§ **Task**:
Filter the items below and copy out every line that contains the string "darktable". Matches are case-sensitive.

** BEGIN Data to use **

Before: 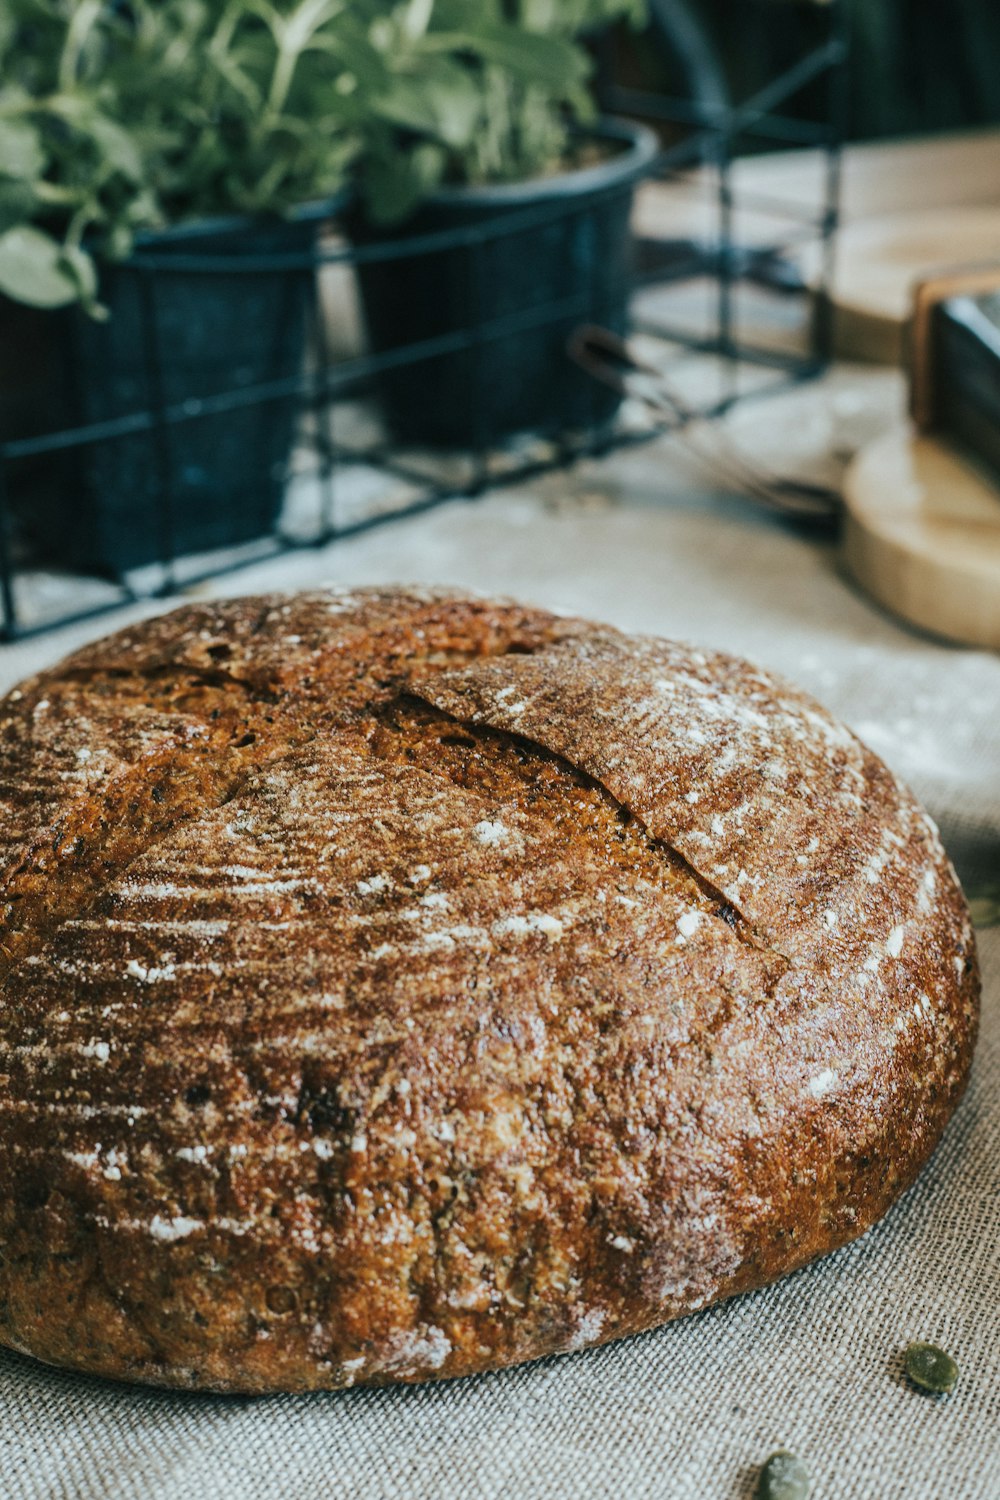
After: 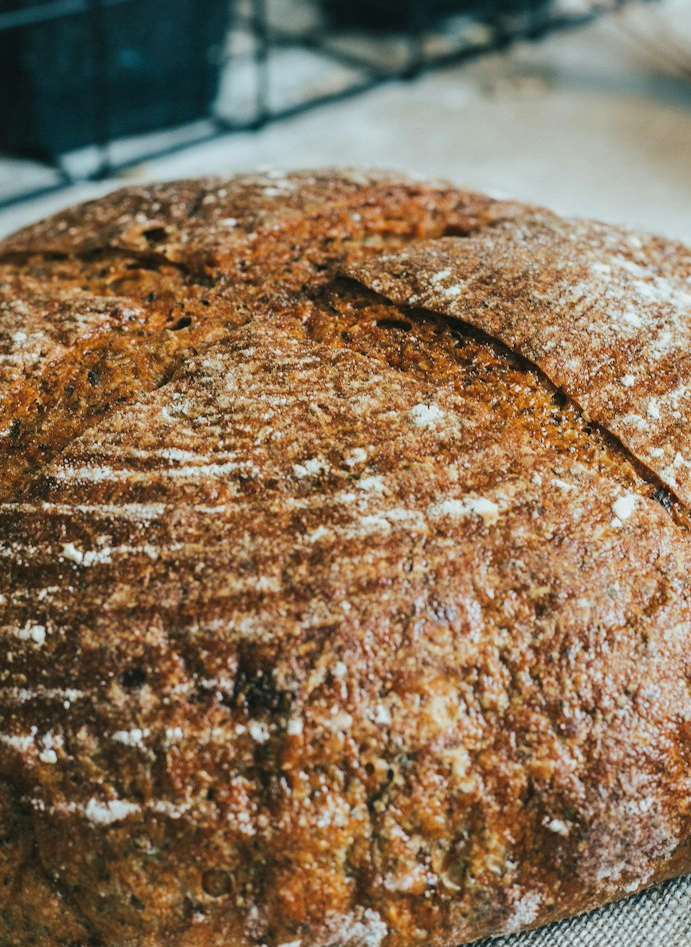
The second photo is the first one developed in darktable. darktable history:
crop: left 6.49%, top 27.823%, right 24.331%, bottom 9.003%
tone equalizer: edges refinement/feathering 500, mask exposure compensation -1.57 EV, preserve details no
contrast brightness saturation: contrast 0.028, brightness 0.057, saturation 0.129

** END Data to use **

§ **Solved problem**:
The second photo is the first one developed in darktable. darktable history:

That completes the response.